Region: | American Philosophy |
Era: | 21st-century philosophy |
Kennan Ferguson | |
Birth Date: | September 28, 1968 |
Birth Place: | Thousand Oaks, California |
Alma Mater: | Amherst College University of Hawaiʻi at Mānoa |
School Tradition: | Continental philosophy |
Main Interests: | Political theory, philosophy of the everyday, William James, pluralism |
Kennan Ferguson (born September 28, 1968) is an American political theorist who writes on contemporary issues concerning pluralism and the quotidian. He is the Director of The Center for 21st Century Studies at The University of Wisconsin–Milwaukee,[1] and co-editor of the academic political philosophy journal Theory and Event.[2]
The central focus of Ferguson's work has been to democratize political philosophy by locating it in the practices of people. He identifies the political components of such diverse everyday aspects of life as judgment, aesthetics, and the family. He holds that political philosophy should emerge from the actual practices of people, rather than being a set of abstract systems which they should be forced to follow.
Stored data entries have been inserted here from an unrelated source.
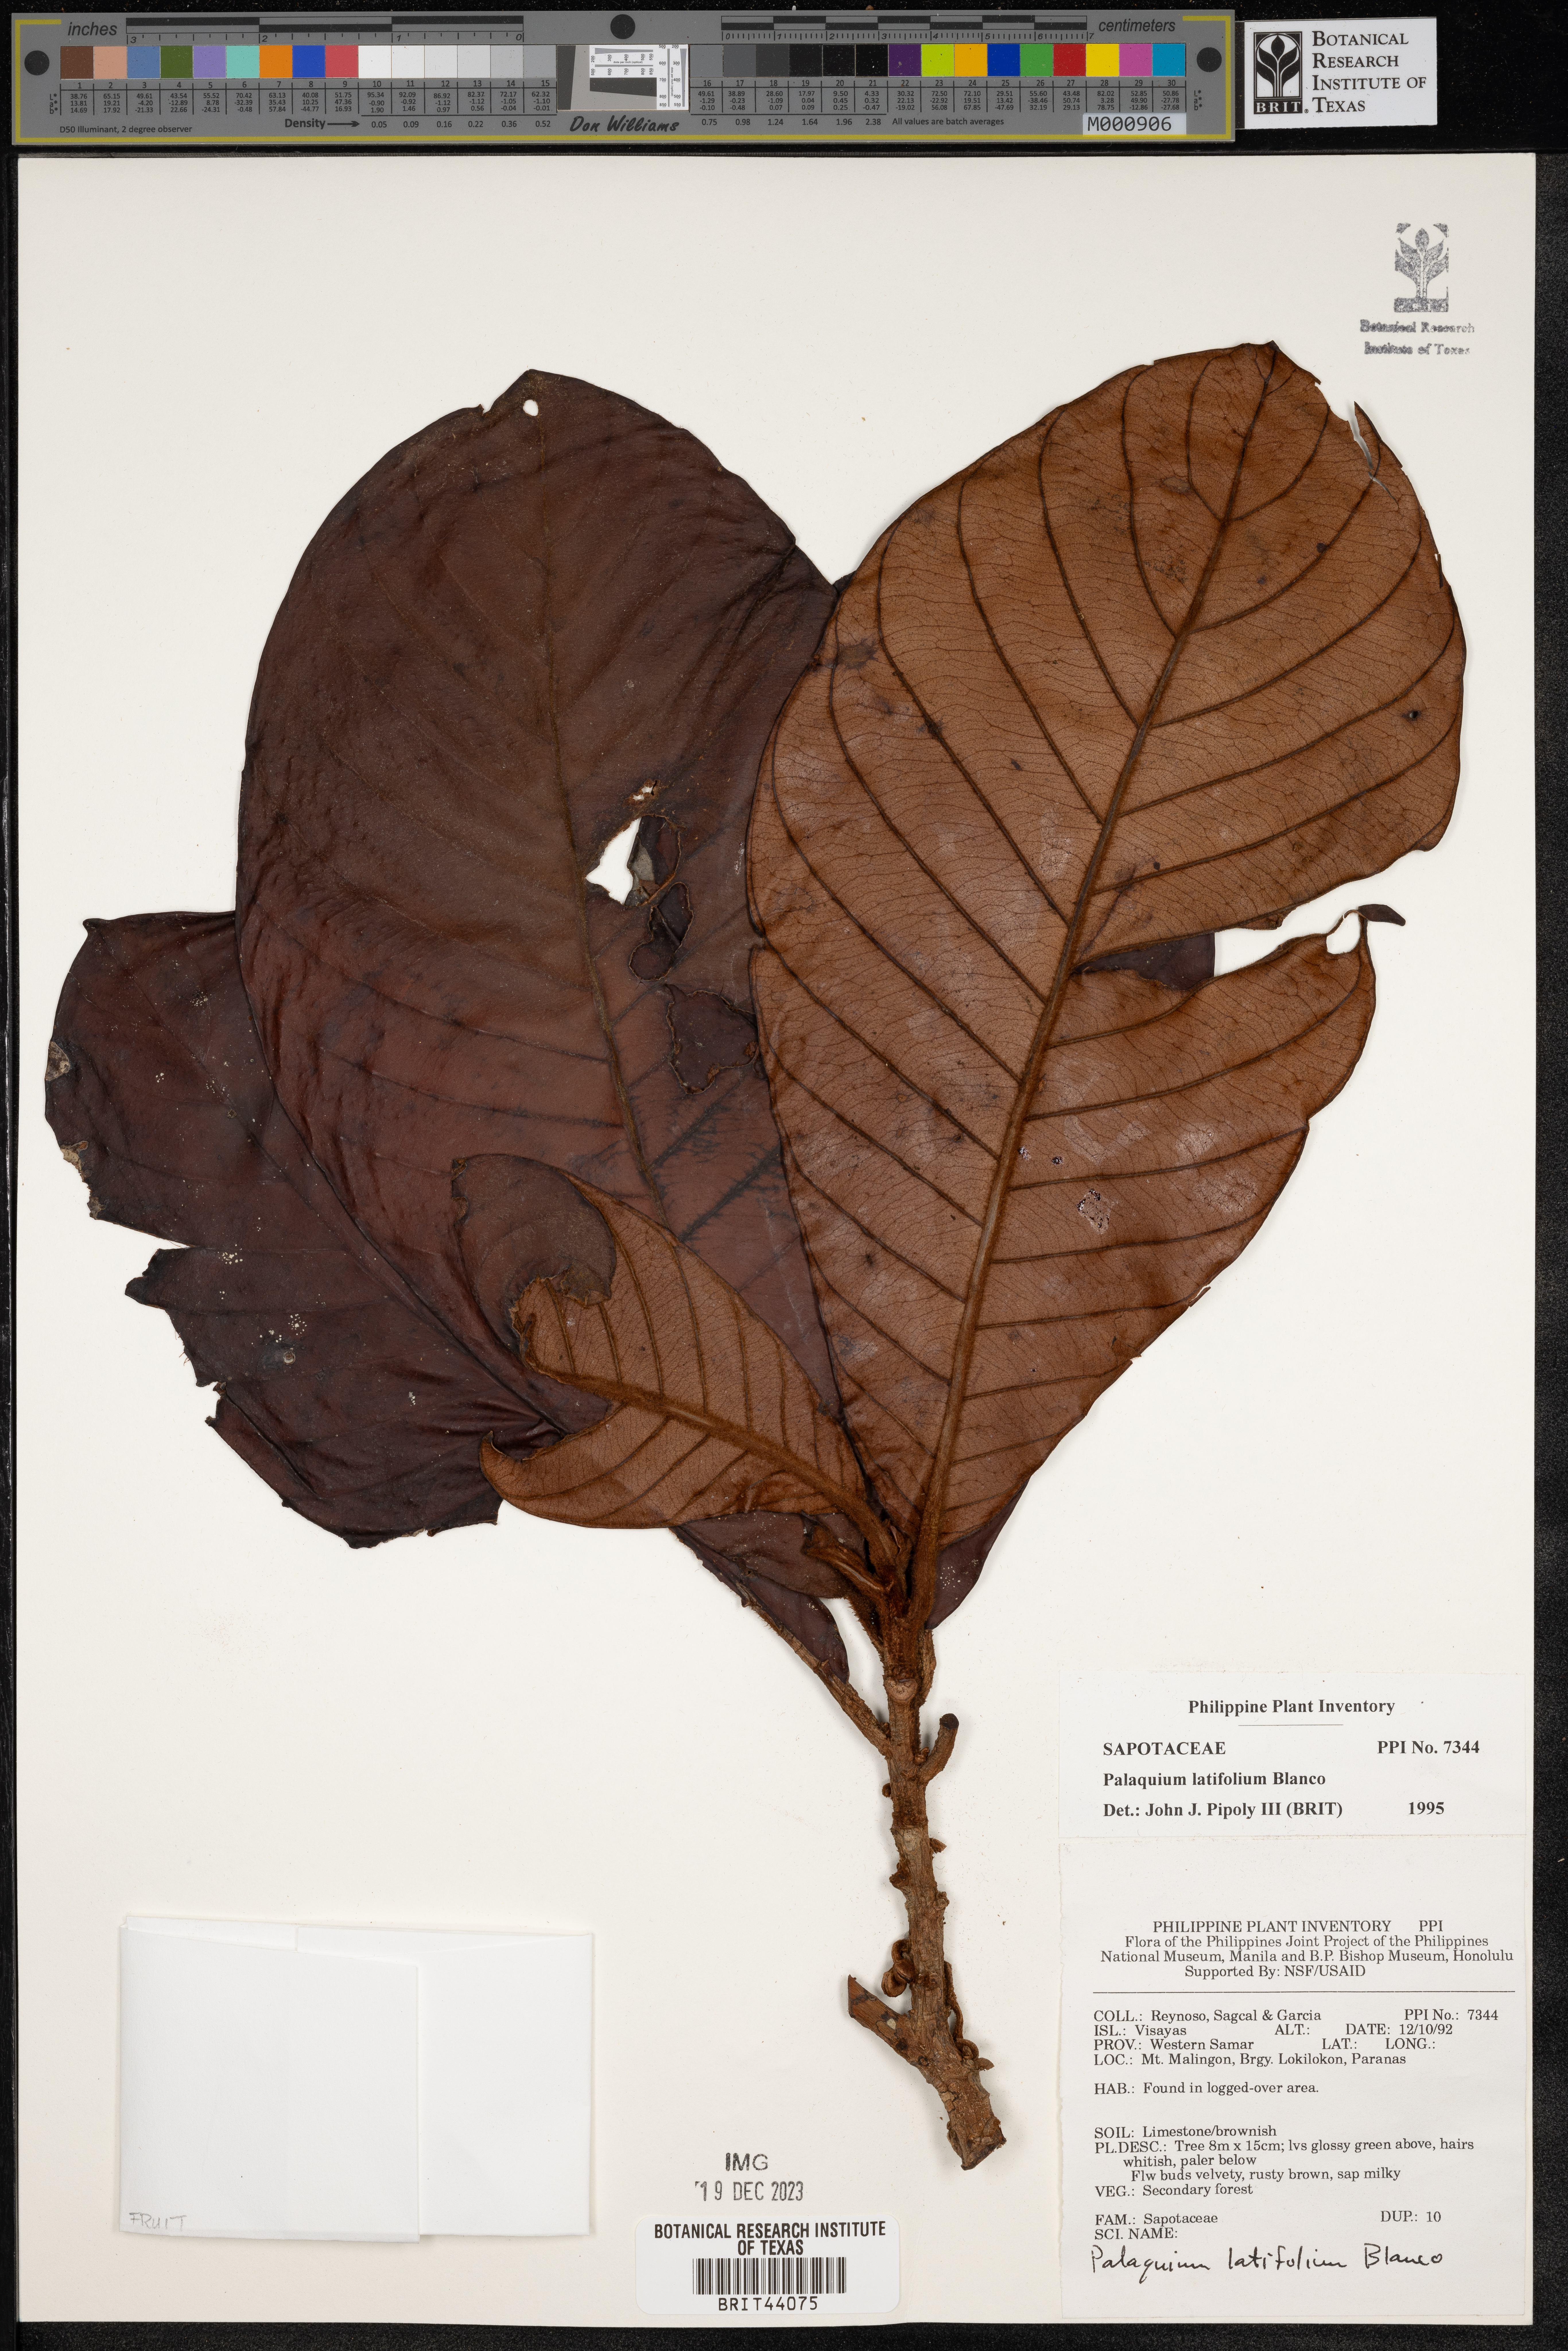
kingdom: Plantae
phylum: Tracheophyta
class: Magnoliopsida
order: Ericales
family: Sapotaceae
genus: Palaquium
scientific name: Palaquium luzoniense
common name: Red nato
In his investigations of the role of aesthetic judgment, pets, silence, and cookbooks in people's lives, he shows how love, sensibility, and the ontic overlap with authority, force, and political identity.
Ferguson celebrates aspects of the political philosophy of pluralism, but not as it is commonly understood in political history. He refers to William James as the founder of political pluralism, but notes the “descent of pluralism” in the 20th Century from a prescriptive aspiration to a descriptive problem.[3]
In 2017, Ferguson criticized the discipline of political science in the United States for its "institutionally naturalized" exclusion of Native American scholars, perspectives, texts, and issues.[4] In response, the Native legal theorist David E. Wilkins responded that he sees "nothing on the horizon to indicate that there will be any substantive alterations in the intellectual pursuits of most political scientists anytime soon."[5]
The political theorist Jodi Dean has argued that Ferguson's approach to politics is "depoliticizing and accommodationist." For Dean, Ferguson's rejection of normative unity as a goal makes politics impossible, in that political actors can rarely unite against exploitation and oppression.[6]